Cyclo d’or (ex-aequo) 
Cow de Guan Hu (Chine) et No Puedo Vivir Sin Ti de Leon Dai (Taiwan)

Grand Prix du jury
The Damned Rain de Satish Manwar (Inde)

Mention spéciale du jury
Animal Town de Jeon Kyu-hwan (Corée du sud)

Retour sur les 4 principaux primés

Cow était peut-être le filmCyclo le plus commercial parmi cette sélection de films d’auteur, Cow montre en effet une esthétique proche des films à gros budget. Un villageois simplet est chargé de s’occuper d’une vache étrangère monstrueuse pendant une bataille qui va dévaster son village. Avec ce duo étrange, le film évoque toute la brutalité et l’absurdité d’une guère avec du spectaculaire et de l’humour.

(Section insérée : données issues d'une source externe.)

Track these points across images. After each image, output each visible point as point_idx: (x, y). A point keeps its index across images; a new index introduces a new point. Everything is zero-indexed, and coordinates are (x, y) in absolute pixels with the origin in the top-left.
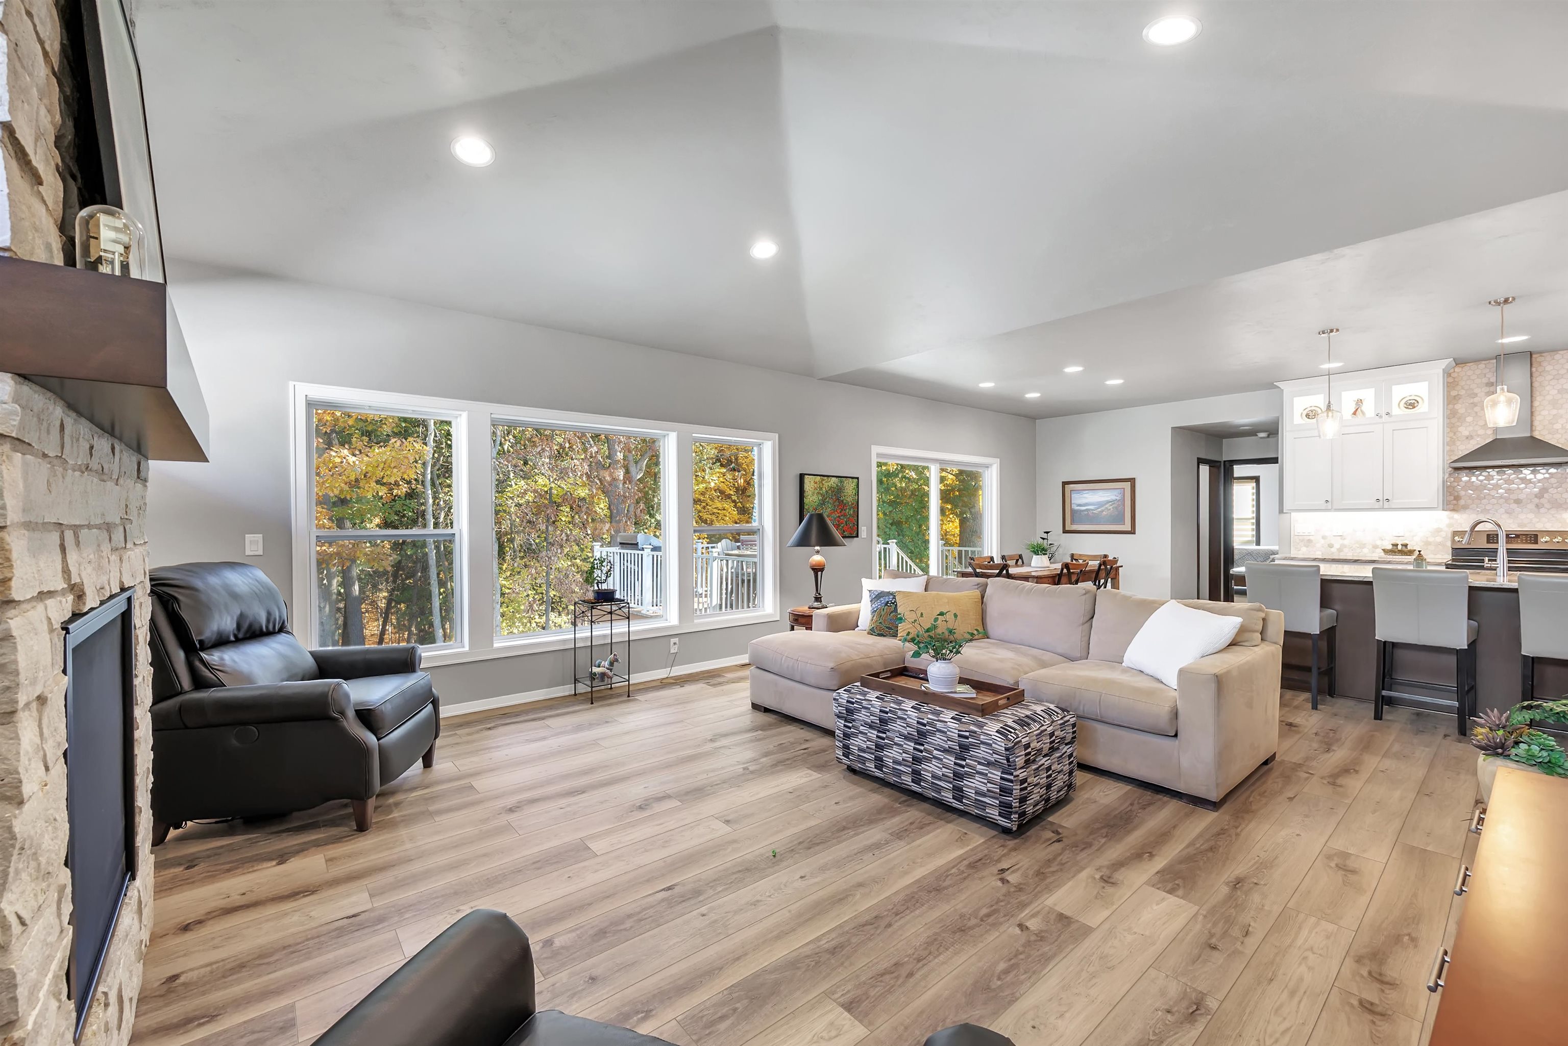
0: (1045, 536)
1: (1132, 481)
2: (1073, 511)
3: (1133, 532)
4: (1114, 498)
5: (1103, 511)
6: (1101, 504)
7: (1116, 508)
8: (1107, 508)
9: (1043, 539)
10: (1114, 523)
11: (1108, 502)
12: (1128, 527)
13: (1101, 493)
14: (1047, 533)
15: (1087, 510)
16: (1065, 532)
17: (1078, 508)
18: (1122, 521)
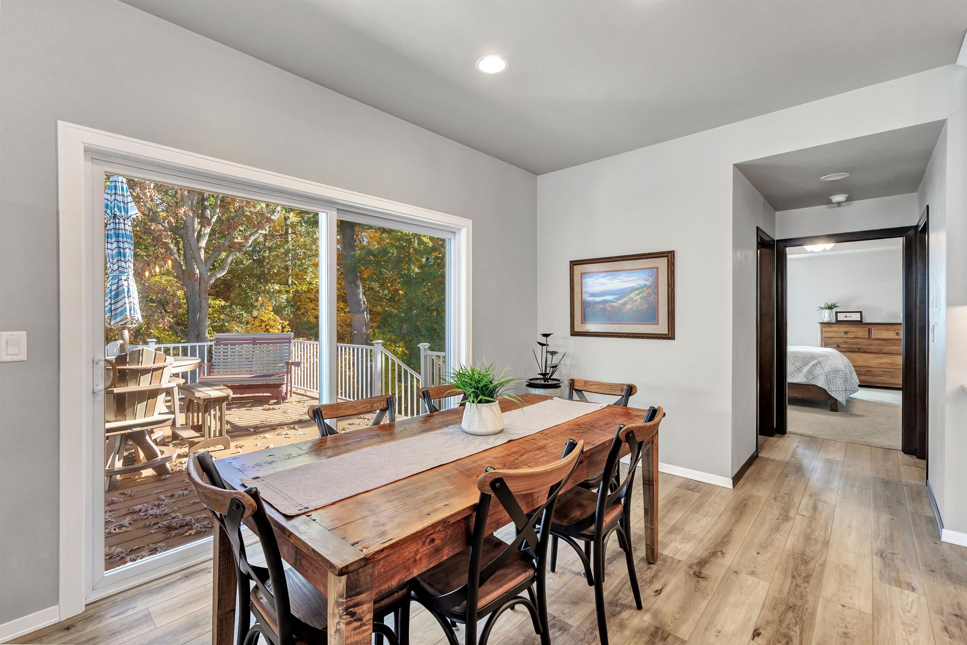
0: (543, 340)
1: (670, 256)
2: (584, 304)
3: (670, 336)
4: (642, 282)
5: (625, 304)
6: (622, 293)
7: (645, 298)
8: (631, 299)
9: (542, 345)
10: (640, 321)
11: (633, 289)
12: (663, 328)
13: (623, 276)
14: (546, 336)
15: (604, 302)
16: (574, 334)
17: (592, 299)
18: (653, 319)
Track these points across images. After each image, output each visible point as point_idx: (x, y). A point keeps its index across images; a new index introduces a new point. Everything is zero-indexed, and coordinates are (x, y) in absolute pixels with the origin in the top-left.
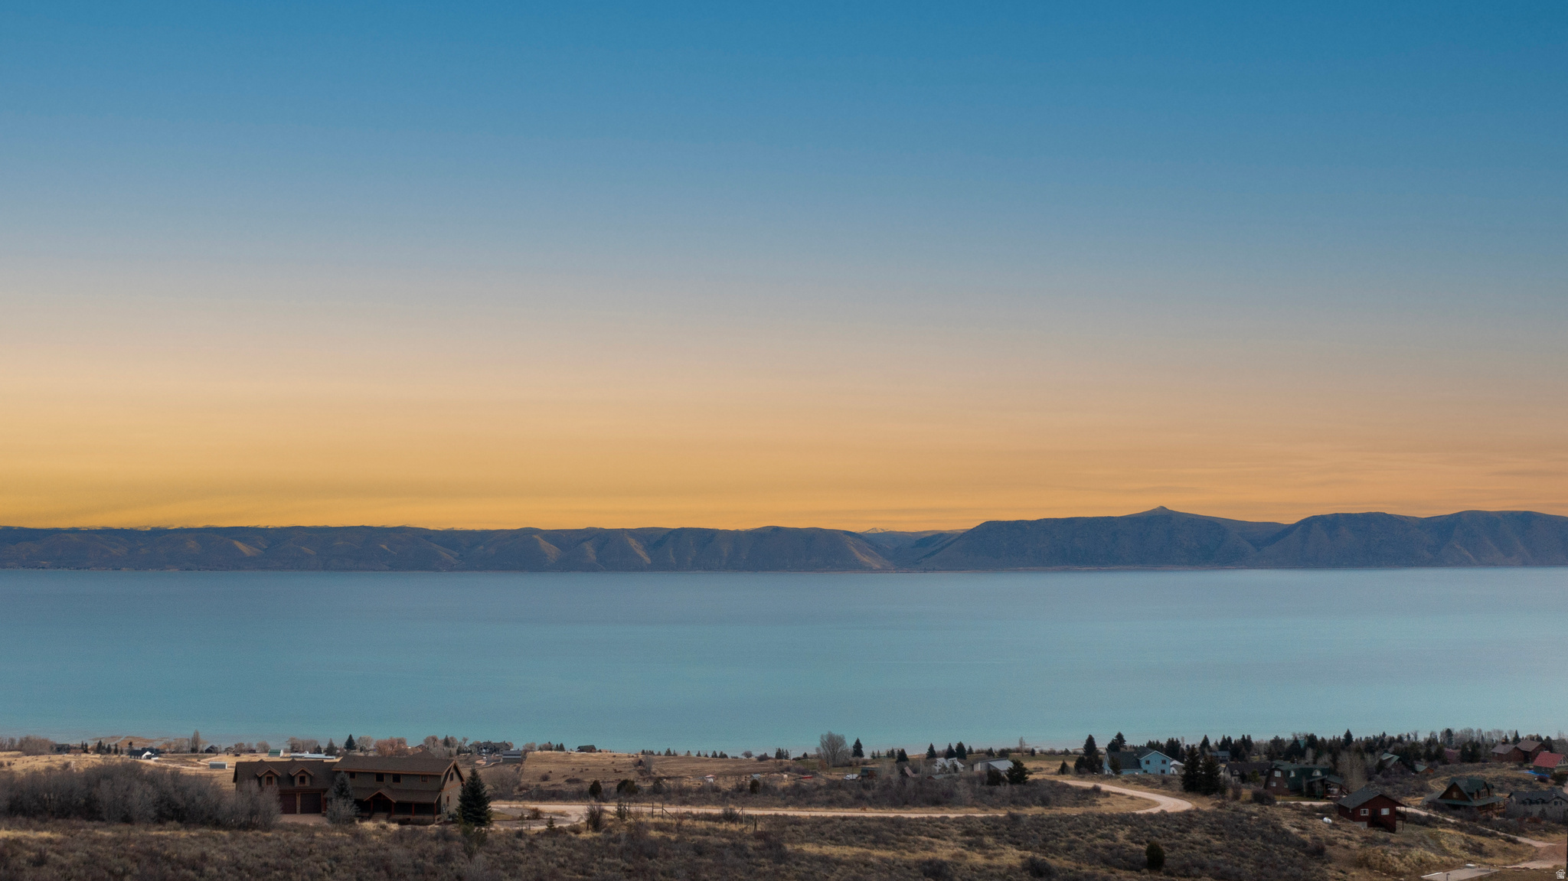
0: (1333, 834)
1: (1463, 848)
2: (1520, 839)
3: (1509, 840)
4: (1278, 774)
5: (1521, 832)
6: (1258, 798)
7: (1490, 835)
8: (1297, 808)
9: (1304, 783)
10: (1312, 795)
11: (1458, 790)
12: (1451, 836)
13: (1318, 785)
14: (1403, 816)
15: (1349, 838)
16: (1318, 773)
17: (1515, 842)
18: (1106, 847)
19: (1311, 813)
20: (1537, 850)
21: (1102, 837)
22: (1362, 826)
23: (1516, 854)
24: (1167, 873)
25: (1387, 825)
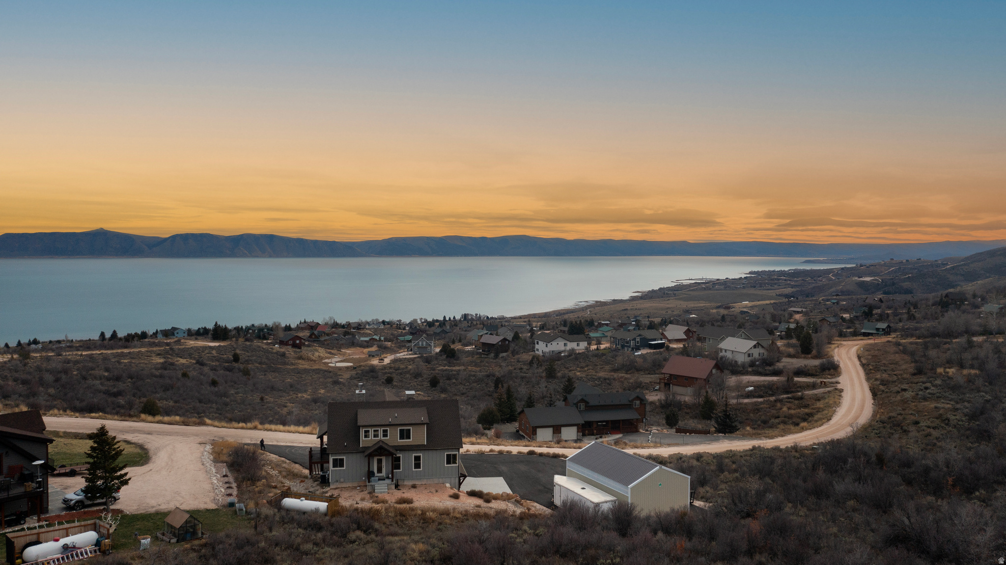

No Puedo Vivir Sin Ti raconte en noir et blanc le combat d’un marginal vivant de petites combines qui voudrait inscrire sa fille à l’école. Il n’avait plus de nouvelles de la mère depuis des années mais il apprend que bien qu’il soit le père, il n’est pas reconnu comme le responsable légal de la fillette. Il est envoyé de bureau en bureau sans succès, à bout de cette situation ubuesque il va alors menacer de se suicider. Cette histoire d’un homme qui ne rentre dans aucune case administrative est un drame émouvant et élégant qui est logiquement primé.

The Damned Rain s’intéresse à une femme qui commence à s’inquiéter pour son mari et va faire en sorte qu’il soit toujours accompagné de sa mère ou de son fils pour éviter qu’il ne soit un moment seul. Quelques situations cocasses vont laisser place aux difficultés de cultiver la terre (labourer, semer, traiter, récolter, vendre, transporter…). On mesure le déséquilibre entre les dettes énormes et le petit bénéfice aléatoire. Une fiction qui a valeur de témoignage sur les milliers d’agriculteurs qui se suicident chaque année.

Animal Town était le film le plus fragile car il n’a pas encore été vraiment distribué dans aucun pays, mais il est remarqué dans chacun des quelques festivals où il est vu. On suit les parcours de deux hommes solitaires qui vont se croiser. Un pédophile sorti de prison lutte pour se réinsérer avec un travail et contre ses pulsions tandis qu’un imprimeur néglige son travail et sombre dans le désespoir. C’est le second volet d’une trilogie sur le thème de ville, il s’agit de la ville qui blesse les gens et en même temps des gens qui blessent la ville.